Provided passage below:

Product · Design

Gamifying a dev tool without making it a toy

Most gamified developer tools feel infantilizing. Confetti animations. Cartoon avatars. "Yay, you opened the app today!" We added a progression layer anyway — here are the design rules we kept, and what we explicitly refused to do.

What we wanted to fix

BrewSLM is a long-tail tool. Sessions are minutes to hours; the path from "first project" to "production model" plays out over weeks. Between meaningful milestones, the UI goes silent. There's no signal that crossing 90% F1 on a real eval is harder and more valuable than running the demo. No incentive to revisit underused capabilities (RAG, DPO, multi-base-model breadth). No recognition that shipping a deploy version means something.

The gap isn't that users don't know they did something good. It's that the tool doesn't acknowledge it.

What we refused to ship

Before designing what to build, we listed what to avoid:

No cartoon animations or confetti. The product is a lab tool, not a mobile game.
No cute names. "Master Wizard," "AI Sensei," "Llama Trainer Pro" — out.
No streaks for opening the app. Showing up isn't an achievement; producing something is.
No leaderboards, no social, no cloud sync. The product is local-first. Gamification stays local.
No friction-inducing achievements. Nothing that makes a user feel "I need this badge before I'm allowed to do X."

What we shipped: the Lab Journal

One persistent chip in the TopBar: ▣ L3 · 1,240 XP. Click it for a drawer (right-side overlay) that lists unlocked achievements with timestamps, locked achievements as next milestones, and hidden Discovery achievements as ▢ ??? until you trip them. Aesthetic: retro CRT terminal, phosphor green on dark, ASCII borders, monospace. Reads as "lab journal," not "kid game."

End of Provided passage.

List every item the team refused to ship, according to the post on gamifying a dev tool. The listing below comes from a separate, unrelated source.

Data below:

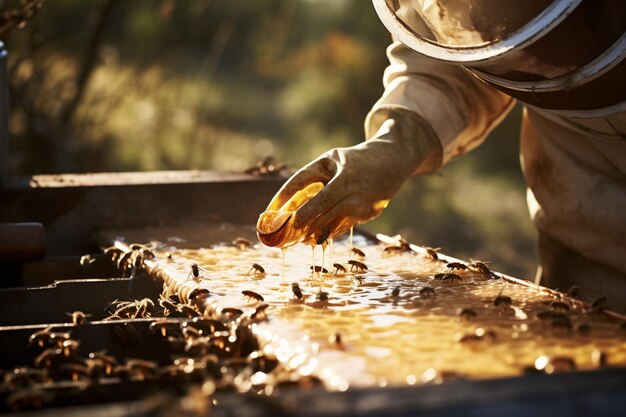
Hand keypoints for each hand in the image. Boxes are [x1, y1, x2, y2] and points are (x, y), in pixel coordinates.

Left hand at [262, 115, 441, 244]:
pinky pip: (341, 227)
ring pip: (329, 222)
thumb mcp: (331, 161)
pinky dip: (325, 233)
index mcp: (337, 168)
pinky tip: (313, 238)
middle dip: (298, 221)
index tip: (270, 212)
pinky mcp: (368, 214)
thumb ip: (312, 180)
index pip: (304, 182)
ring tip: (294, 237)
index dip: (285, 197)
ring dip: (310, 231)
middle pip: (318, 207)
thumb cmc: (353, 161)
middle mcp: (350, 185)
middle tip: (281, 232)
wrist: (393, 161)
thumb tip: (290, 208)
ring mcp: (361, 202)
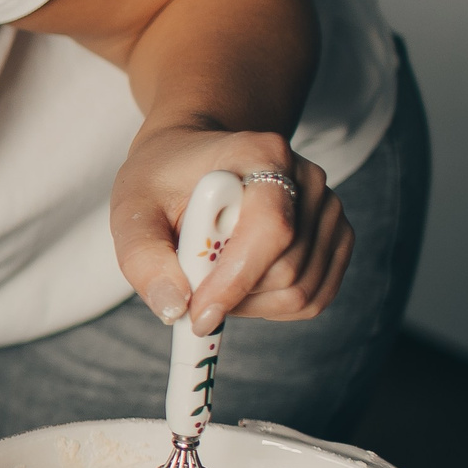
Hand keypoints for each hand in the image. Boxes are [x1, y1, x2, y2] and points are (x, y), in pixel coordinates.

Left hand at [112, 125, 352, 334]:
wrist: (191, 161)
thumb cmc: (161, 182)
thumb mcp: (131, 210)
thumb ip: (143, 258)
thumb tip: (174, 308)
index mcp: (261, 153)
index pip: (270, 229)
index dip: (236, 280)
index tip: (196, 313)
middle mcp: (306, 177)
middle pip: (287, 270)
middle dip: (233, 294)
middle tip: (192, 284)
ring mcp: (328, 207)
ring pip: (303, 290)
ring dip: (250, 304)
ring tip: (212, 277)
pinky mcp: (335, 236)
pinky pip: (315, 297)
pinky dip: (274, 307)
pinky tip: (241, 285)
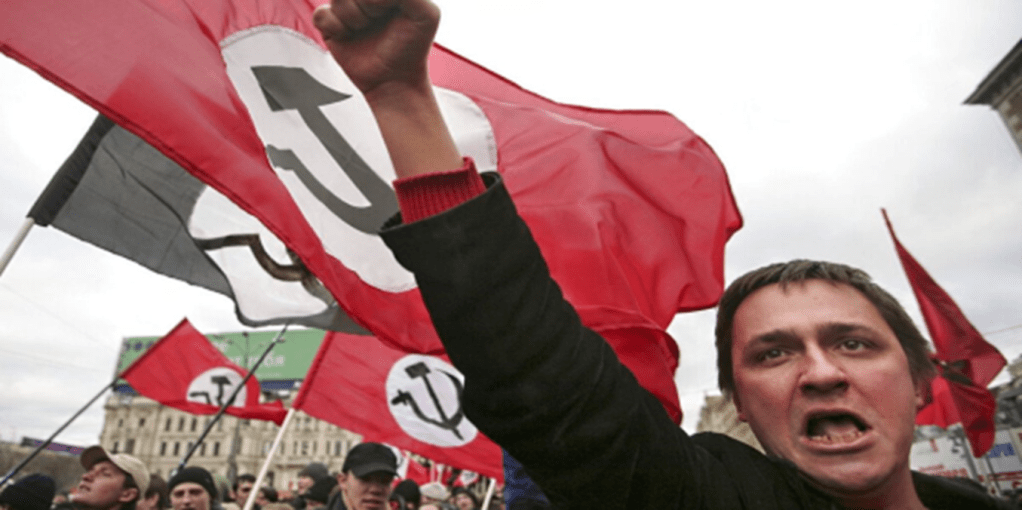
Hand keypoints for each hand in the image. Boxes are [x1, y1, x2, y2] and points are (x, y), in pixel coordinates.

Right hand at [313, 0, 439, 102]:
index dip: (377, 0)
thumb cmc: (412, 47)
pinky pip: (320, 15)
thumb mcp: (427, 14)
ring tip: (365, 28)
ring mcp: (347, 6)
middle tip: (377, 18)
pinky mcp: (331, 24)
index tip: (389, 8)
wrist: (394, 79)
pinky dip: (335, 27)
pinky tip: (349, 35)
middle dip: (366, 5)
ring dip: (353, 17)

End of Data.
Data below:

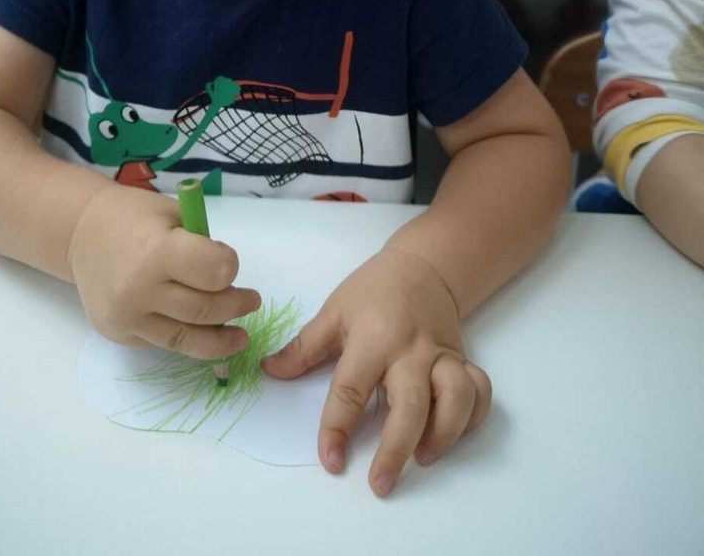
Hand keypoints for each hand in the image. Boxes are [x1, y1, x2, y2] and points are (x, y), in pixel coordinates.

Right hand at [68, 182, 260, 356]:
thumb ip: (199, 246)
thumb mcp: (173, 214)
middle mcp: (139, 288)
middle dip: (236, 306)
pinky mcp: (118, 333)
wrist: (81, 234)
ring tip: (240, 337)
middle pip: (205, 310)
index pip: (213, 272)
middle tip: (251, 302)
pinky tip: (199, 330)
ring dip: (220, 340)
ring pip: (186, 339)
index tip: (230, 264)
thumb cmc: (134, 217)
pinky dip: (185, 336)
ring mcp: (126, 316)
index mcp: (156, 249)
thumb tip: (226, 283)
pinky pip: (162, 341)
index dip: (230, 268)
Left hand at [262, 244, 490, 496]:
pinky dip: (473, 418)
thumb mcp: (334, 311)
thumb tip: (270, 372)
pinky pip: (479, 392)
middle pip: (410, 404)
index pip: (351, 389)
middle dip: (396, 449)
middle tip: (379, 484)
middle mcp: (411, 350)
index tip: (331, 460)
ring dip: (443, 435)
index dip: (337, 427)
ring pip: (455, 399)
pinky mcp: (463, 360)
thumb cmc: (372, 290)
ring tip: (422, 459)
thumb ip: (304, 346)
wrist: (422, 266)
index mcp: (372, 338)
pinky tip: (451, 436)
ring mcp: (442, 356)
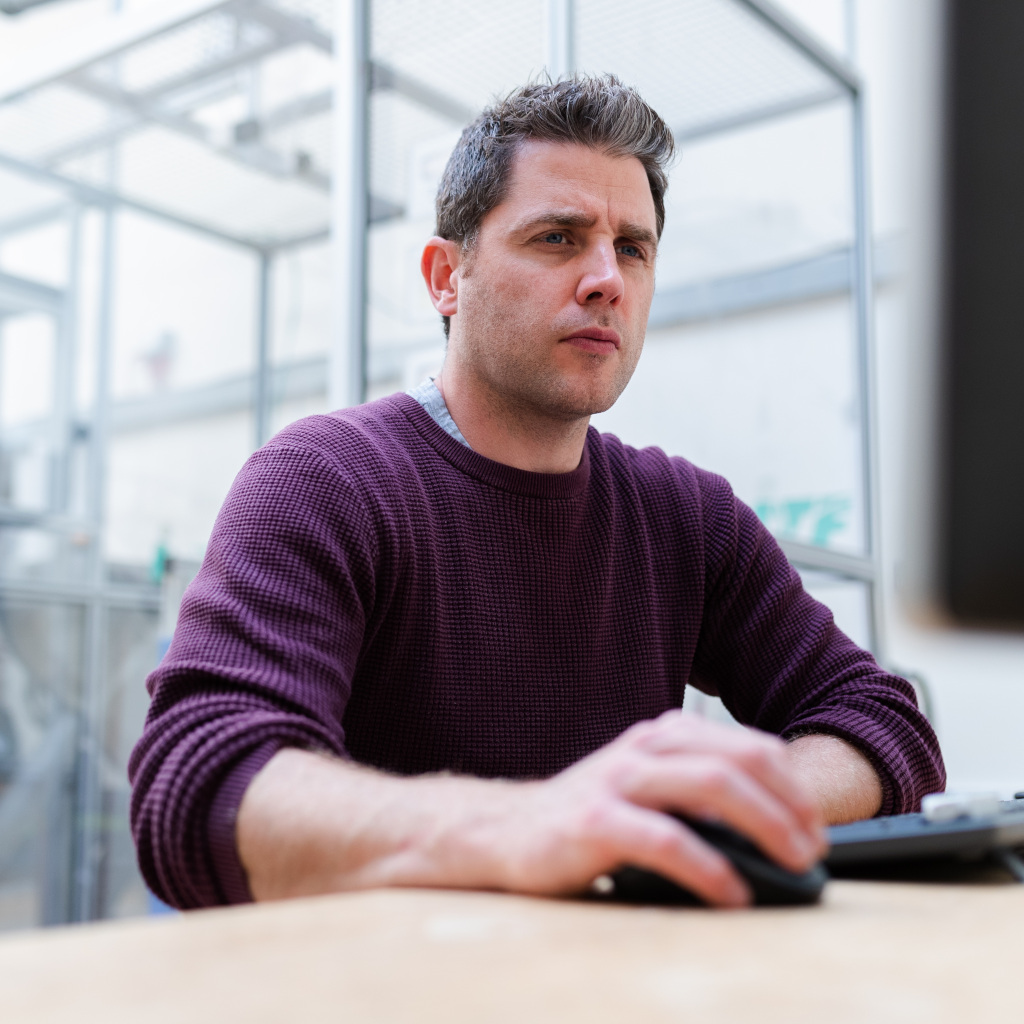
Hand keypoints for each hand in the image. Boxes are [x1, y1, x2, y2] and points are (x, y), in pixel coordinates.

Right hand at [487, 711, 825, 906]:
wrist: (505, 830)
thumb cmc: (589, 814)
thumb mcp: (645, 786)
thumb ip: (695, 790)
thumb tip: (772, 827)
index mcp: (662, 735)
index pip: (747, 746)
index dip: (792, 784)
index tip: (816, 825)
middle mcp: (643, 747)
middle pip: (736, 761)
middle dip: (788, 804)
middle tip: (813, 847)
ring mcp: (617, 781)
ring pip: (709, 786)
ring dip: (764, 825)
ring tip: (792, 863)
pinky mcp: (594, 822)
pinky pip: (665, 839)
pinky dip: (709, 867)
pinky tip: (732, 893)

End of Data.

== Exercise solution ==
- Cartoon animations or confetti
- Cute names
- Streaks for opening the app
- Leaderboards, social features, or cloud sync
- Friction-inducing achievements